(Provided text)

How to Train Employees to Have Difficult Conversations

Everyone in your company has to at some point have a difficult conversation with someone outside the company.

From having a conversation with a client with whom you need to share bad news, a vendor who is not performing to the standards you expect, to a candidate that you turn down and everything in between, sooner or later you will find yourself dealing with a conversation you would rather not have.

And if you have people in customer service, or front line relationships with customers (such as retail clerks, intake personnel and the like) they will be dealing daily with the likelihood of upset customers, clients, patients, etc. 

Let me tell you a story of a customer service team I was asked to help.

The COO sent me a recording and in the email and he said WTF! The recording went something like this.

Customer Service Rep:  “Mr. Customer I am calling to inform you of a delay in delivery”

Customer:  Again, this is the 3rd time.  What the %@#*$ is going on?

Representative:  We’ve had a delay in receiving materials at the factory and as soon as I know when you can expect delivery I will contact you.

Customer:  This was supposed to be delivered 6 weeks ago and now you are telling me there is another delay!  What the %@#*$ is going on? Why the @#%&#$ can’t you get your act together?

Representative:  It’s not my fault or the factory and as soon as I know something we will call you.

Customer:  %@#*$ i you, %@#*$ i me, this is ridiculous!

Representative:  It can’t be helped, anything else I can do for you today?

Customer:  Hangs up after spewing more curse words than I can put here

Same company, another true story:

Customer:  I have to cancel my appointment today at 6 PM as my mother has died.

Customer service rep:  Would 3 PM today work better?

Seriously?!  These are true stories, I listened to the recordings myself.  

What is missing here in both of these conversations is key.  Both customer service reps forgot that they were human beings who were dealing with other human beings and communicating with human beings is different than reading a manual and providing responses.

When anyone in your company has to have a difficult conversation first and foremost they need to be taught that they are dealing with people, who have feelings, concerns, fears, frustrations and a whole host of other emotions.  Ignoring emotions and feelings may seem easier but I promise you all it does is inflame the other person and won’t get the results you want.

If we don’t engage people at the human level we have lost the opportunity to deliver bad news in a way that the other person can hear it and not get hostile.  We miss the opportunity to problem solve and build a relationship.

(End Provided text)

- Questions on the material:
(a) Answer these questions from the article on difficult conversations:
(i) How many weeks earlier was the delayed order supposed to be delivered?
(ii) At what time was the appointment that the customer wanted to cancel?
(iii) According to the article, what does ignoring emotions and feelings do?
(b) Repeat word for word the stretch of the article on difficult conversations from "Let me tell" through "will contact you.".

(Data excerpts)

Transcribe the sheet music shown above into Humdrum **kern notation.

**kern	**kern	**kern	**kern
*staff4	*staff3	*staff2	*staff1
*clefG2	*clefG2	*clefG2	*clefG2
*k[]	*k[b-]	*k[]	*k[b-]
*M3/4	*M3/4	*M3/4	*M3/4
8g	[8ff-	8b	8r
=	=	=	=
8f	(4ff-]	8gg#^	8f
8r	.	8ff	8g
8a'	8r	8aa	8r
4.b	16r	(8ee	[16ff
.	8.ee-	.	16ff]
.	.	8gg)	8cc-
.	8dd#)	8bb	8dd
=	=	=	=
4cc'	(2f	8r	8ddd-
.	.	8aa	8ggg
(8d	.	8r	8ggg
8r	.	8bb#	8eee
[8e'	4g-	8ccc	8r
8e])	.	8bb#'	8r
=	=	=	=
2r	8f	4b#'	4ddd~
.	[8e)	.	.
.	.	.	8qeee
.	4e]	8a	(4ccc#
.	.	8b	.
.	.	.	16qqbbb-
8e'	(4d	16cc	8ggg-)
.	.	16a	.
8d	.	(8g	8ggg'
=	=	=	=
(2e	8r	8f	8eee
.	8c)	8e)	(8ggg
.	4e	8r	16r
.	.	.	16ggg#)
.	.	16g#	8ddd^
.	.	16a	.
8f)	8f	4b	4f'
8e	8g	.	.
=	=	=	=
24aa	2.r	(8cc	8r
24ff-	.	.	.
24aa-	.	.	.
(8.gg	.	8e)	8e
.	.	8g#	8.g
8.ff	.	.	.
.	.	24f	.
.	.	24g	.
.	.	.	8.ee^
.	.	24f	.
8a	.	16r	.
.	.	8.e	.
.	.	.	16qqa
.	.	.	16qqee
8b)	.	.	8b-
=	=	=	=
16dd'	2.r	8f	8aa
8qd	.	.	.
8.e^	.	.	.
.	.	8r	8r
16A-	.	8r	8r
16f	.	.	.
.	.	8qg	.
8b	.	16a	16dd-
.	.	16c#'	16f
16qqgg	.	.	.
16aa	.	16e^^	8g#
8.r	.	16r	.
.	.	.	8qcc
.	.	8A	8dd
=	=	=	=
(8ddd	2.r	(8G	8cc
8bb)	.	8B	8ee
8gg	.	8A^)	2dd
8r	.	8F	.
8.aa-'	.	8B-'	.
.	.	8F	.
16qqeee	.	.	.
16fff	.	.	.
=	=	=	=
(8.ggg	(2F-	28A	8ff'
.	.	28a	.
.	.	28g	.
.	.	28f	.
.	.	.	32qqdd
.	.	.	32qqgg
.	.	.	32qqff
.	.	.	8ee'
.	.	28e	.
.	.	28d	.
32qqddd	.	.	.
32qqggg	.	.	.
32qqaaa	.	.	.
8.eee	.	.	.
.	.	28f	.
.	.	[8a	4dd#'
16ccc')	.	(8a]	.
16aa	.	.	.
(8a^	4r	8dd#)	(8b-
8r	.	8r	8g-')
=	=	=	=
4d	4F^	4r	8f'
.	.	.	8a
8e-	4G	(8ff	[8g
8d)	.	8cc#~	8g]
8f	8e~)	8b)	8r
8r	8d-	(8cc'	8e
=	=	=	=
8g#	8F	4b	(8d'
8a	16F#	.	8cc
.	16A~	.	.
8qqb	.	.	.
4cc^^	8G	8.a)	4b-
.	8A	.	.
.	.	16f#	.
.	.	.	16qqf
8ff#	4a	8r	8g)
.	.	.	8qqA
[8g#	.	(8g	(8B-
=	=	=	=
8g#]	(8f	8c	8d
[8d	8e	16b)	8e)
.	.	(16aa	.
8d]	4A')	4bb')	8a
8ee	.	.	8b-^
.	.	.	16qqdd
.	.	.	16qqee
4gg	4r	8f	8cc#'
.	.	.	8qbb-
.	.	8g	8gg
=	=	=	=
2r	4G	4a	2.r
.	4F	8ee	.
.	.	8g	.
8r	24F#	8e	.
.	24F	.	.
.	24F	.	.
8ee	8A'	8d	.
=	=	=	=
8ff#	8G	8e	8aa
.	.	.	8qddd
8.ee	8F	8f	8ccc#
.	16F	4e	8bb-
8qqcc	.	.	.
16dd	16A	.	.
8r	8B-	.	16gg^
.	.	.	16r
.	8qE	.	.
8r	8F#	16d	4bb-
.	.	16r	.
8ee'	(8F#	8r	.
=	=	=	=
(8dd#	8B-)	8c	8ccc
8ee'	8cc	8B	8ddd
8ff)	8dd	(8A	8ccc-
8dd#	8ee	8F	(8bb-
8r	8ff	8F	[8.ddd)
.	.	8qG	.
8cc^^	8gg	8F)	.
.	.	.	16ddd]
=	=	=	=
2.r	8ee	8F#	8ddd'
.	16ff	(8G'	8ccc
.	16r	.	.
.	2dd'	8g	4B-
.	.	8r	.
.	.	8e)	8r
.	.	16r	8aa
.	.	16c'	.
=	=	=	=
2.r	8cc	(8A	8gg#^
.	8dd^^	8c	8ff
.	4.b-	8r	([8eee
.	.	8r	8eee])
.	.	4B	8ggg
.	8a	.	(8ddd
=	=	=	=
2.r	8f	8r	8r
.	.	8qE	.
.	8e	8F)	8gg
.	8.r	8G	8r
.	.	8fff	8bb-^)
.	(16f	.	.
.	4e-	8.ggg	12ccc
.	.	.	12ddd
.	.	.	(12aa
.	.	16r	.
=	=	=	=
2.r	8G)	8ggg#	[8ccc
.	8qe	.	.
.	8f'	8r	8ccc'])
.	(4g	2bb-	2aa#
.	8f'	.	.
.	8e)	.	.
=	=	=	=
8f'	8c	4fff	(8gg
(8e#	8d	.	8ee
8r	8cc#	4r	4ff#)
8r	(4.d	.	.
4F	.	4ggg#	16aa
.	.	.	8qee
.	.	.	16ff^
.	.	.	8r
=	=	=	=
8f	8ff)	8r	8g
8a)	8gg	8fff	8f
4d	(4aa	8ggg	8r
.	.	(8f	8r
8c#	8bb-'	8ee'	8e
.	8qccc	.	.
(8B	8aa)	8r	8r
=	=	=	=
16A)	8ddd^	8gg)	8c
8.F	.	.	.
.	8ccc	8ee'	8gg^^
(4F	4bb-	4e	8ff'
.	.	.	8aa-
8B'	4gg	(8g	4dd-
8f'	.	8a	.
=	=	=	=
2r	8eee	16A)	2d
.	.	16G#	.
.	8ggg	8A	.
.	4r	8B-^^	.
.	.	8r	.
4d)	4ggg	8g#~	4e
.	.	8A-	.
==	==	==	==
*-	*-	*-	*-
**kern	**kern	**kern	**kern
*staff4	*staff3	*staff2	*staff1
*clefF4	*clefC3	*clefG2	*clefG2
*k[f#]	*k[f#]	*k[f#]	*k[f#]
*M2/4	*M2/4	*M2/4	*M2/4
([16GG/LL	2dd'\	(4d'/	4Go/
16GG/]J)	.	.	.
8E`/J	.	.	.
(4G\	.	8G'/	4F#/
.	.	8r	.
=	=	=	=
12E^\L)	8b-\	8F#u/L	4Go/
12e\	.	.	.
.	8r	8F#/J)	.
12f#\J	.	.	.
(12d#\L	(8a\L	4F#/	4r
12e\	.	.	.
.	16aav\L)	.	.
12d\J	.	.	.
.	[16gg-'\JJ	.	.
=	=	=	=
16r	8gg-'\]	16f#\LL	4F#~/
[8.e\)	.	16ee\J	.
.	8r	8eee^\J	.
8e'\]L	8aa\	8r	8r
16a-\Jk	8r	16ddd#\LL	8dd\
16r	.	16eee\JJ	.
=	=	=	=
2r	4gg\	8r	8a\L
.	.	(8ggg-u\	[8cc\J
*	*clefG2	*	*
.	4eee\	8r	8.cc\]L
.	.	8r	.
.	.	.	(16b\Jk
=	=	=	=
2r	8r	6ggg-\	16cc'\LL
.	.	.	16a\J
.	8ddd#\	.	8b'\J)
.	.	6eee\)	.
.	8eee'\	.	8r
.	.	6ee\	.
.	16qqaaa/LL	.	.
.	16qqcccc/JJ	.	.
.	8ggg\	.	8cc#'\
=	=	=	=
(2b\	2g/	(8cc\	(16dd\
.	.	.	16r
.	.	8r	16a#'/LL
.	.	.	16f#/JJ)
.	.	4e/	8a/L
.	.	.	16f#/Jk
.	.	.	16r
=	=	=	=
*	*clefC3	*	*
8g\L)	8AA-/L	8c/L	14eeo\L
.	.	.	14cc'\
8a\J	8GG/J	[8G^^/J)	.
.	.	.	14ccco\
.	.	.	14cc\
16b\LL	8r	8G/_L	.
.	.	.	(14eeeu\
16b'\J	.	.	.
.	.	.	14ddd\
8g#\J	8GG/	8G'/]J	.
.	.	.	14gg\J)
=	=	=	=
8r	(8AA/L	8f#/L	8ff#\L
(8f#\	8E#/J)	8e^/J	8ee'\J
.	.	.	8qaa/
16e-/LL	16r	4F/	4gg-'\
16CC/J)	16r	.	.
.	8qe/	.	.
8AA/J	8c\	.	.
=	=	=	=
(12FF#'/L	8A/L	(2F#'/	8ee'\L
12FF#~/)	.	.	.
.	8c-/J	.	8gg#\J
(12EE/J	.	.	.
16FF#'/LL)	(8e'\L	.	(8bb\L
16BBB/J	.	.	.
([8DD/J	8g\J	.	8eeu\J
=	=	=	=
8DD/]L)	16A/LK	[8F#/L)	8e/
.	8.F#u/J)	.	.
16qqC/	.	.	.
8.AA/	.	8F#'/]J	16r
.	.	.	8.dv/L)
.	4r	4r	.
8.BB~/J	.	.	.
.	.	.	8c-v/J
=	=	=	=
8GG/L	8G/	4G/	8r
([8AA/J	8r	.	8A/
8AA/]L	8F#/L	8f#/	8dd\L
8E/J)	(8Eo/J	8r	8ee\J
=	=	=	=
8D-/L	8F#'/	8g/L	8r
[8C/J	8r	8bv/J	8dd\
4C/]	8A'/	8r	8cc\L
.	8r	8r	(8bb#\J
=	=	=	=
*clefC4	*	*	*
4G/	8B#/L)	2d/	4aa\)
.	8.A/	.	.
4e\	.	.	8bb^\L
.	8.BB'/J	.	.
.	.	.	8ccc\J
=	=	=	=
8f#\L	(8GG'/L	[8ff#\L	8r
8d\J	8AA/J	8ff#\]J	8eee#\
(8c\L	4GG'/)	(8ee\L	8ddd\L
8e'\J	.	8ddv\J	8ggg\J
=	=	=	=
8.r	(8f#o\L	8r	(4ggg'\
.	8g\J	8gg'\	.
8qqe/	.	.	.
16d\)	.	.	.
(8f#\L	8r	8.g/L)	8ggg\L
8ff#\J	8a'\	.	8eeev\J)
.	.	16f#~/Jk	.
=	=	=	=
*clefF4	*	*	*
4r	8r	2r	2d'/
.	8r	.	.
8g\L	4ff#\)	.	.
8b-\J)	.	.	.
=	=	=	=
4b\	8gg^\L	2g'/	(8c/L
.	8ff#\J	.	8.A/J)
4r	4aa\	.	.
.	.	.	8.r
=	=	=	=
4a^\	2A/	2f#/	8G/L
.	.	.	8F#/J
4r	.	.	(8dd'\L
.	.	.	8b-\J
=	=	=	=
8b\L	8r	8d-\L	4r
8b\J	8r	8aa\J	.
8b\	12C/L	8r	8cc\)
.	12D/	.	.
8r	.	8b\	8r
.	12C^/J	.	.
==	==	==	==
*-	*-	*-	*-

(End Data excerpts)

- Answer set:
(a)
(i) 6 weeks
(ii) 6 PM
(iii) It inflames the other person and won't get the results you want.

(b)
Let me tell you a story of a customer service team I was asked to help.

The COO sent me a recording and in the email and he said WTF! The recording went something like this.

Customer Service Rep:  “Mr. Customer I am calling to inform you of a delay in delivery”

Customer:  Again, this is the 3rd time.  What the %@#*$ is going on?

Representative:  We’ve had a delay in receiving materials at the factory and as soon as I know when you can expect delivery I will contact you.